US finds it hard to maintain impartial stance

Since the Obama administration shifted its foreign policy priority to the Asia-Pacific region it has greatly enhanced its engagement in regional affairs both diplomatically and economically. In addition to strengthening ties with their allies and partners, the United States has tried to consolidate its power in the region by interfering in the territorial disputes in the South China Sea and East China Sea.

Amid escalating tensions between China and Japan over the Diaoyu Islands in the East China Sea, several US diplomats have said on different occasions over the past week that Washington will not take sides in the dispute, and that it is very sincere about its impartial position.

But on Aug 28, State Department spokeswoman Victoria Nuland admitted that the United States considers the islands to be called "Senkakus", the Japanese name for the disputed Diaoyu Islands, and covered by the US-Japan defense treaty.

"We've consistently said that we see them falling under the scope of Article 5 of the 1960 US-Japan Treaty," she said.

"We don't take a position on the islands, but we do assert that they are covered under the treaty."

Japan's Kyodo News Agency reported on Friday, that US Defense Secretary Leon Panetta, ahead of his visit to China and Japan, reaffirmed to Japanese reporters that the Diaoyu Islands are under the protection of the US-Japan defense treaty.

Ted Carpenter, senior fellow for defense and foreign policy studies at the Cato Institute, a think tank in Washington, said the US position on the Diaoyu Islands is "contradictory", according to Xinhua News Agency.

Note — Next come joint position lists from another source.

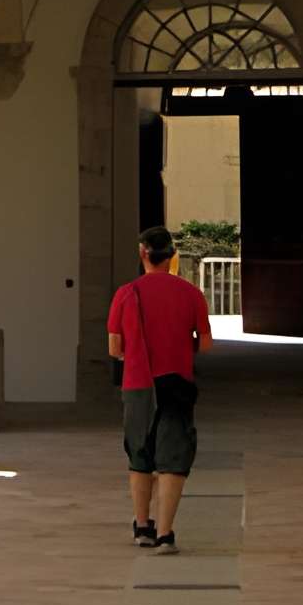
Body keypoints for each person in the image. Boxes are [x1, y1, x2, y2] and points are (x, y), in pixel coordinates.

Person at [107, 226, 211, 552]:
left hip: (138, 383)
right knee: (173, 457)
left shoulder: (126, 294)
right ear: (172, 255)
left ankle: (142, 527)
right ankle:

"The only way the US-Japan defense treaty should apply to those islands is if the United States regards them as Japanese territory," he said.

"If in fact Washington is neutral about the substance of the dispute, namely, we won't decide whether the islands belong to China or Japan, then clearly the defense treaty should not cover those islands," he said.

In the South China Sea, Washington is also finding it difficult to maintain an even-handed approach.

In July 2010, US Secretary of State Hillary Clinton waded into the South China Sea territorial dispute by telling a regional security forum in Vietnam that a peaceful resolution of the disputes over the Nansha and the Xisha islands was in the US national interest.

She also suggested a multilateral solution to the question and called for "a collaborative diplomatic process by all claimants for resolving the various territorial disputes".

China, which has overlapping claims in the South China Sea with Vietnam, Malaysia, Brunei, and the Philippines, has been continually trying to solve the issue through bilateral negotiation.

Bonnie Glaser, Asian security expert at the Center for Strategic and International Studies, pointed out that being "objective and fair" in the territorial disputes will give credibility to US policy, but said she saw the State Department make an "unfortunate departure" from the impartial position in its Aug 3 statement on the South China Sea issue after China upgraded the administrative level of Sansha City.

"By singling out China for reproach by name and not mentioning the provocative actions of other claimants, the US provided Beijing with ammunition to argue that Washington has taken sides against China and undermined the US stance that the South China Sea disputes should be managed based on a principled approach," she said in the prepared written testimony before the House Committee on Foreign Affairs on Wednesday.

"The US damages its credibility by not acknowledging the violations of other parties."

She told China Daily in a recent interview that US officials have been ambiguous when talking about whether the disputed Huangyan Island is included in the US-Philippines 1951 Mutual Defense Treaty.

"The treaty was signed in 1951, which predated the Philippines claims to those particular reefs and shores. The wording is somewhat ambiguous, and more importantly, the statements made by the US officials are ambiguous. In my view, that is deliberate," she said.

"The United States does not want to signal that it would never come to the Philippines' assistance if its claim or control over that area was threatened, because we don't want to give the Philippines a blank check and embolden them to act."

But Washington does not want to give Beijing an opportunity to seize the area by saying the island is not covered by the treaty, she added.

"So the US, from an observers' view, sees the ambiguity as serving much to its interest."